(How to complete this task): Please report, as a bare number, how many lines below include the string "right".

↓

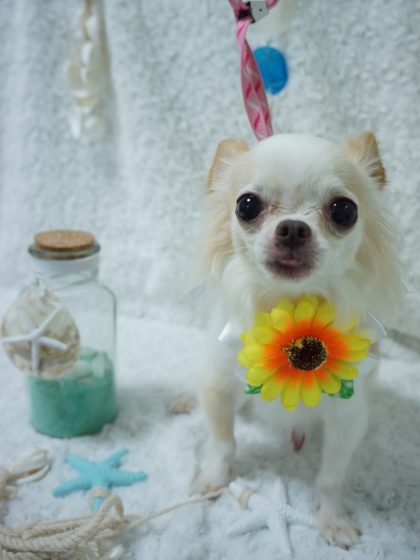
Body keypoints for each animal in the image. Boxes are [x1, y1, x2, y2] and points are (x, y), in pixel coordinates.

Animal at [195, 132, 401, 548]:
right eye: (247, 205)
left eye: (343, 211)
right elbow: (223, 442)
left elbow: (331, 476)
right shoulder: (218, 385)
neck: (288, 305)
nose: (292, 228)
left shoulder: (348, 415)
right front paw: (214, 478)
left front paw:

↑

(Response area): 4